**TASKS:**
1/ According to the commentary on the US credit crisis, how much of the Federal Deposit Insurance Corporation's reserve will IndyMac deplete?
2/ Extend the commentary on the US credit crisis, starting after its final sentence.

The US may soon tip into a second leg of this crisis as the fiscal package runs out and Americans lose jobs in earnest. US bank credit has contracted for three months. Real US wages fell at almost 10pc (annualised) over May and June. This is a ferocious squeeze for an economy already in the grip of the property and debt crunch.
No doubt the rescue of Fannie Mae and Freddie Mac - $5.3 trillion pillars of America's mortgage market - stinks of moral hazard. The Treasury is to buy shares: the Fed has opened its window yet wider. Risks have been socialised. Any rewards will go to capitalists.
Alas, no Scandinavian discipline for Wall Street. When Norway's banks fell below critical capital levels in the early 1990s, the Storting authorised seizure. Shareholders were stiffed.
But Nordic purism in the vast universe of US credit would court fate. The Californian lender IndyMac was indeed seized after depositors panicked on the streets of Encino. The police had to restore order. This was America's Northern Rock moment.
IndyMac will deplete a tenth of the $53bn reserve of the Federal Deposit Insurance Corporation. The FDIC has some 90 "troubled" lenders on watch. IndyMac was not one of them.

**PROVIDED MATERIAL:**
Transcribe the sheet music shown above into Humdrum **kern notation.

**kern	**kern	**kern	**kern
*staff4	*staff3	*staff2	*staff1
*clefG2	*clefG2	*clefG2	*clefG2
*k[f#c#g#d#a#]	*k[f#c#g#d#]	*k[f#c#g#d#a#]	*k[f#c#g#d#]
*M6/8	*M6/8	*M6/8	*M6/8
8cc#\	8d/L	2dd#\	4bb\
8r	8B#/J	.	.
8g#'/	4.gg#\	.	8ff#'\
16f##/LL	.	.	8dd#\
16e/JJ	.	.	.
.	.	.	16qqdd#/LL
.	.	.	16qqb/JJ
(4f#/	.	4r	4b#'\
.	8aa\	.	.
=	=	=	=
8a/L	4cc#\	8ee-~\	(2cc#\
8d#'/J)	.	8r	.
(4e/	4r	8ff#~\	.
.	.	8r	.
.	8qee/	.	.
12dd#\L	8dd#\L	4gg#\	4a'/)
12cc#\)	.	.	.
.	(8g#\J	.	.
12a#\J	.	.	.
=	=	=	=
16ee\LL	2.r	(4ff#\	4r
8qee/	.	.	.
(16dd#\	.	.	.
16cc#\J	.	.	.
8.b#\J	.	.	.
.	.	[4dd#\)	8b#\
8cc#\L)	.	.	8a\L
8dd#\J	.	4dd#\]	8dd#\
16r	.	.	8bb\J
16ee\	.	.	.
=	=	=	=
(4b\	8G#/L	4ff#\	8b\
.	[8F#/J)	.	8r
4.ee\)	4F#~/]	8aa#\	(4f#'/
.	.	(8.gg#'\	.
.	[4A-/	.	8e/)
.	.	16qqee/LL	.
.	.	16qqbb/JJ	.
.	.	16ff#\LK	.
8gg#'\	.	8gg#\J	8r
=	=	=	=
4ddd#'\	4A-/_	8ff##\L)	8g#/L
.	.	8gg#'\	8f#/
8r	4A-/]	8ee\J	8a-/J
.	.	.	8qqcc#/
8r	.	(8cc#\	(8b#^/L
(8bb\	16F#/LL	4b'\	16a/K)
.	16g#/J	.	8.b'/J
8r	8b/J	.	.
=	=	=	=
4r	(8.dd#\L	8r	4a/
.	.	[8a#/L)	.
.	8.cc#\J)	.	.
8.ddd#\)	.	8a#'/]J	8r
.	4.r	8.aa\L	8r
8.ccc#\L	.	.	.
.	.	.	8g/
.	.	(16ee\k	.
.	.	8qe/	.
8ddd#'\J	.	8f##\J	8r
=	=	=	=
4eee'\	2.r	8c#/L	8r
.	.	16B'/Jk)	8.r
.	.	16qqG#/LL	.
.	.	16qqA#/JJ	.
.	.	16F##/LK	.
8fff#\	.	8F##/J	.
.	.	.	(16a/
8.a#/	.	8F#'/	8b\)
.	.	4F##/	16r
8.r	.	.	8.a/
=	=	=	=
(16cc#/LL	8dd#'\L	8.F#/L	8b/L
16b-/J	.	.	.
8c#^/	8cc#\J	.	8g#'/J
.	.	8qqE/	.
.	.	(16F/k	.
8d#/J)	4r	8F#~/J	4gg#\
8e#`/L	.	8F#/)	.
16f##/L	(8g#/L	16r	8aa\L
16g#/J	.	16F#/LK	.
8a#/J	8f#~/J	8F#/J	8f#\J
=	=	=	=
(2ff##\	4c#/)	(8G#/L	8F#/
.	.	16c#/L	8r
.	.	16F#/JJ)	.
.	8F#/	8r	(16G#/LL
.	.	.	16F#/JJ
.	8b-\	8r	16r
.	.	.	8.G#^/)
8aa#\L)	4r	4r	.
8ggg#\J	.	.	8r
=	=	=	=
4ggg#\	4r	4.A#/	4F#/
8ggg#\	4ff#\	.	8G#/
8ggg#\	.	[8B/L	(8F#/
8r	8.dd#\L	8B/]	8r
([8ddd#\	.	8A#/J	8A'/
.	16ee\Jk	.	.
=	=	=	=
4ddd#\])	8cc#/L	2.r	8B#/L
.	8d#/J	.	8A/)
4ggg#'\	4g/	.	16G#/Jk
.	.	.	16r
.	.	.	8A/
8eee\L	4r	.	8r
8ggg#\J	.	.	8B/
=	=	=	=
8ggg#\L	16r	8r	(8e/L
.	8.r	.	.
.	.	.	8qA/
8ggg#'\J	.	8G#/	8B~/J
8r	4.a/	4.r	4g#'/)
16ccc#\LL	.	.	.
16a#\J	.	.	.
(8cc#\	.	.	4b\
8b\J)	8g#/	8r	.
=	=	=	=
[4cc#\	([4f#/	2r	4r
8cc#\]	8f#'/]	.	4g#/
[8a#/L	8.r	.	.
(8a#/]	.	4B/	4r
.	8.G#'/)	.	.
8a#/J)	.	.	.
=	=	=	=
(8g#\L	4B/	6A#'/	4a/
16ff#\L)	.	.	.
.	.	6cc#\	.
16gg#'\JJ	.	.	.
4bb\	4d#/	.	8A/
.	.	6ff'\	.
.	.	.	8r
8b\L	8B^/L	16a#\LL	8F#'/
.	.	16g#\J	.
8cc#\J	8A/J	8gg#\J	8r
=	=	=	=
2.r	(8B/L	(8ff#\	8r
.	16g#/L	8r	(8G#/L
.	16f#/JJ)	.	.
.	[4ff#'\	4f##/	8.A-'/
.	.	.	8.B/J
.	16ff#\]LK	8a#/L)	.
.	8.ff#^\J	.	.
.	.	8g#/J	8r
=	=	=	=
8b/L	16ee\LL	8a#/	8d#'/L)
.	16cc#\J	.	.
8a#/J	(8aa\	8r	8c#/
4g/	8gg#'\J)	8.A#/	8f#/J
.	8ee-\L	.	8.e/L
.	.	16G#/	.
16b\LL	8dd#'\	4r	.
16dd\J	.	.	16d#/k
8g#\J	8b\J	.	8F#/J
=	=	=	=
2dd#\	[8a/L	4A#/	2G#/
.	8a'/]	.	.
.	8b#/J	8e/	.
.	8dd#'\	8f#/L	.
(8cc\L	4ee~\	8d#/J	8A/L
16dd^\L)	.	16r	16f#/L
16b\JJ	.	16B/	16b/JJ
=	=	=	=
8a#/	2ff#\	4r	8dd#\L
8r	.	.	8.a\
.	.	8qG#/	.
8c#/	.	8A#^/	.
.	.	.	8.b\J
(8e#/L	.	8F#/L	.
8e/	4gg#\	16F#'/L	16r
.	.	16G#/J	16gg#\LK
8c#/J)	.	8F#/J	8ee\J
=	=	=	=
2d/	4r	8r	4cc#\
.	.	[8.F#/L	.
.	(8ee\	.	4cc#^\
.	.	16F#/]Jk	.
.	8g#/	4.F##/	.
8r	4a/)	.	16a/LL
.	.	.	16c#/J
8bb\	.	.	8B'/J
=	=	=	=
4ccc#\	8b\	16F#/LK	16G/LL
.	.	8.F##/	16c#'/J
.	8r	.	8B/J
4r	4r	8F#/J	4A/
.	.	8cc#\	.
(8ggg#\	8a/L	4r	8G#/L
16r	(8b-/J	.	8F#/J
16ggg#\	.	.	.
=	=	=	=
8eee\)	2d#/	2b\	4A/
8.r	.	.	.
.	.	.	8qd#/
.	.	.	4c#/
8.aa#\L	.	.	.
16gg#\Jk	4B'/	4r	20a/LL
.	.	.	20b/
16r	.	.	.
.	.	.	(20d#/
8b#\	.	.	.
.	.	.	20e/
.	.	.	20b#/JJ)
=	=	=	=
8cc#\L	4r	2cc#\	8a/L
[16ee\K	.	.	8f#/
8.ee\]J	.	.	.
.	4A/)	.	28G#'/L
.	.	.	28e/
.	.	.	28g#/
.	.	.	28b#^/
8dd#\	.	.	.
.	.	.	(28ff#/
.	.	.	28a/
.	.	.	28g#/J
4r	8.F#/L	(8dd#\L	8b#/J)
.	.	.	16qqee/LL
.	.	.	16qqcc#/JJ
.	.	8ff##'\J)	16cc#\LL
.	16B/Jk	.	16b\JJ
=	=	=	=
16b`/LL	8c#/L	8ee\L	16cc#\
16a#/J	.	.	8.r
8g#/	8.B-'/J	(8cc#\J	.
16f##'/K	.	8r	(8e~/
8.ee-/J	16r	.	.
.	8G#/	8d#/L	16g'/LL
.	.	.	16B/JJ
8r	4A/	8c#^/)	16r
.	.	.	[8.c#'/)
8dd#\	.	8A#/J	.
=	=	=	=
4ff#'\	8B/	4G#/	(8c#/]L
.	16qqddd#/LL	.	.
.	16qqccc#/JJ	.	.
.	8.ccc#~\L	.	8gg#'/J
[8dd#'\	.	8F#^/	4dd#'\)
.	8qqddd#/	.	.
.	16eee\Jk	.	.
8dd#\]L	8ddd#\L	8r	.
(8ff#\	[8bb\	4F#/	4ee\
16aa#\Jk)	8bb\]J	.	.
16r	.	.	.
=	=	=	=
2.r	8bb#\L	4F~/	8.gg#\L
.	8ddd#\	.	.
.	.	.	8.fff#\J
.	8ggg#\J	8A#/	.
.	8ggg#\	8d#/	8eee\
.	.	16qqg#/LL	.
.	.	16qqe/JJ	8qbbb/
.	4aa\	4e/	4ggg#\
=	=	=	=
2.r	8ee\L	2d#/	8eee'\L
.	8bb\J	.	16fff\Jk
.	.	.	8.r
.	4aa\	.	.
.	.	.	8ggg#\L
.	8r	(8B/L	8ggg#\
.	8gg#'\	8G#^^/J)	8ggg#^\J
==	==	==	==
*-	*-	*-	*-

**RESULTS IN ORDER:**
1/ A tenth of the FDIC's $53bn reserve.

2/
The awful reality is that Washington has its back to the wall. Fed chief Ben Bernanke thought the US could always get out of trouble by monetary stimulus "à l'outrance", and letting the dollar slide. He has learned that the world is a more complicated place.
Oil has queered the pitch. So has America's fatal reliance on foreign debt. The Fannie/Freddie rescue, incidentally, has just lifted the US national debt from German 'AAA' levels to Italian 'AA-' levels.
China, Russia, petro-powers and other foreign states own $985bn of US agency debt, besides holdings of US Treasuries. Purchases of Fannie/Freddie debt covered a third of the US current account deficit of $700bn over the last year. Alex Patelis from Merrill Lynch says America faces the risk of a "financing crisis" within months. Foreigners have a veto over US policy.
Japan did not have this problem during its Lost Decade. As the world's supplier of credit, it could let the yen slide. It also had a savings rate of 15pc. Albert Edwards from Société Générale says this has fallen to 3pc today. It has cushioned the slump. Americans are under water before they start.
My view is that a dollar crash will be averted as it becomes clearer that contagion has spread worldwide. But we are now at the point of maximum danger. Britain, Japan, and the Antipodes are stalling. Denmark is in recession. Germany contracted in the second quarter. May industrial output fell 6pc in Holland and 5.5pc in Sweden.
The coalitions in Belgium and Austria have just collapsed. Germany's left-right team is fraying. One German banker told me that the doctrines of "left Nazism" (Otto Strasser's group, purged by Hitler) had captured the rising Die Linke party. The Social Democrats are picking up its themes to protect their flank.
This is the healthy part of Europe. Further south, we are not far away from civic protest. BNP Paribas has just issued a hurricane alert for Spain.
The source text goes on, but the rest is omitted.